> Cuplikan Halaman
******************************

JAKARTA, CITRAINDONESIA.COM- Â Kementerian Energi dan Sumber Daya Mineral (ESDM) mengaku belum memiliki peraturan terkait penggunaan octane booster dimasyarakat.
Untuk diketahui octane booster adalah zat aditif yang mampu meningkatkan kadar okatan pada bahan bakar ketika dicampur dengan bensin.
Namun peredaraan zat aditif tersebut sudah marak dipasaran meski aturan mainnya belum ada. Untuk itu bagi Anda pengendara kendaraan bermotor yang berniat meningkatkan performa mesin dengan menaikkan nilai oktan pada bahan bakar minyak melalui penambahan “octane booster” sebaiknya berhati-hati.
Pasalnya, sampai saat ini Kementerian Energi dan Sumber Daya Mineral belum menetapkan standar aditif seperti apa yang layak digunakan.
“Memang regulasi itu masih sifatnya wacana, kami baru mulai membahasnya tahun ini,” ujar Muhidin, Juru Bicara Direktorat Jenderal Migas Kementerian Energi dan Sumber Daya Mineral, dalam Seminar Forum Kajian Industri Nasional tentang Penggunaan Enhance Octan Booster Non-Oxygenated dalam Bahan Bakar Bensin, di Bidakara, Kemarin.
Kementerian ESDM sampai saat ini lanjutnya, masih terus mencari rumusan yang tepat untuk dijadikan peratuan resmi menyangkut zat aditif bensin yang beredar di pasar.
“Sampai sekarang kami masih membuka kesempatan bagi siapa saja yang ada masukan, akan kami kaji lebih lanjut ,” lanjutnya.

******************************

> Yang Diminta
Tuliskan kembali bagian berita tentang octane booster di antara "Namun peredaraan zat" dan "yang layak digunakan.", termasuk kedua batas itu. Setiap "aditif" di dalamnya diganti dengan "penambah oktan".

******************************

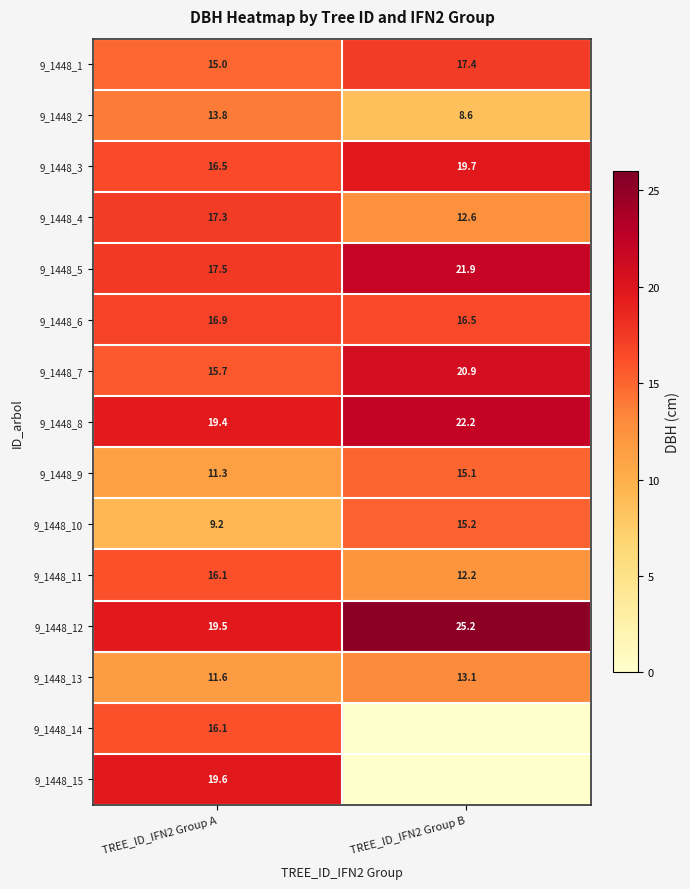

Is the value of 9_1448_8 at TREE_ID_IFN2 Group A greater than the value of 9_1448_2 at TREE_ID_IFN2 Group A?

Yes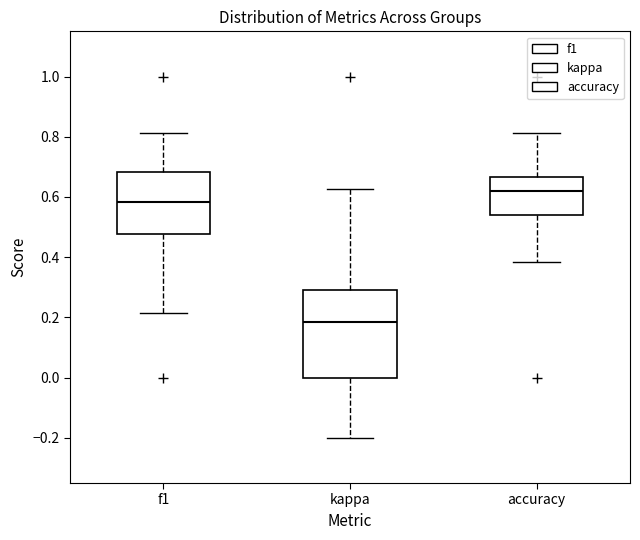

Which box is the tallest, from its lower edge to its upper edge?

kappa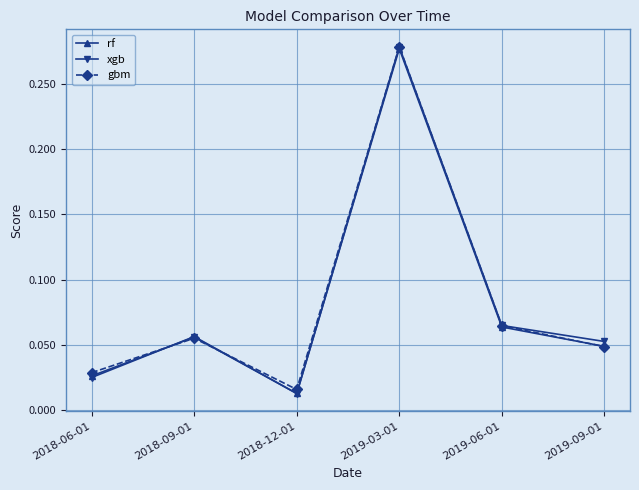

The value of gbm at 2019-09-01 is 0.1. True or false?

False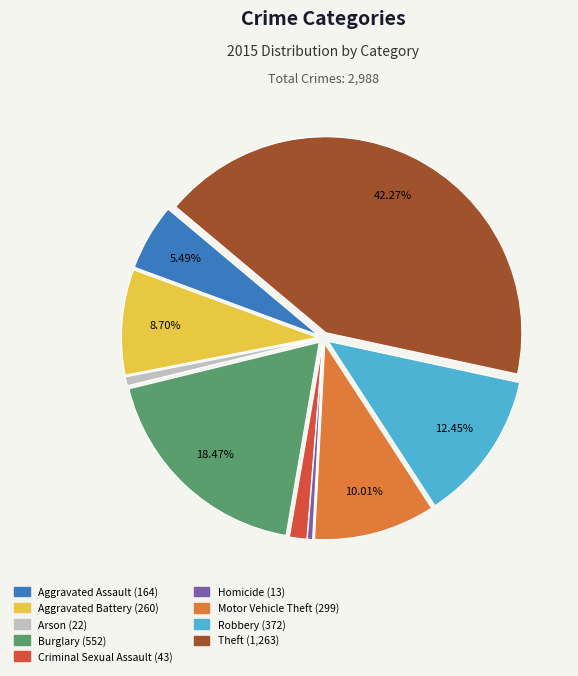

Is Theft the majority of the pie?

No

******************************

> Hasil Tugas
Namun peredaraan zat penambah oktan tersebut sudah marak dipasaran meski aturan mainnya belum ada. Untuk itu bagi Anda pengendara kendaraan bermotor yang berniat meningkatkan performa mesin dengan menaikkan nilai oktan pada bahan bakar minyak melalui penambahan “octane booster” sebaiknya berhati-hati.
Pasalnya, sampai saat ini Kementerian Energi dan Sumber Daya Mineral belum menetapkan standar penambah oktan seperti apa yang layak digunakan.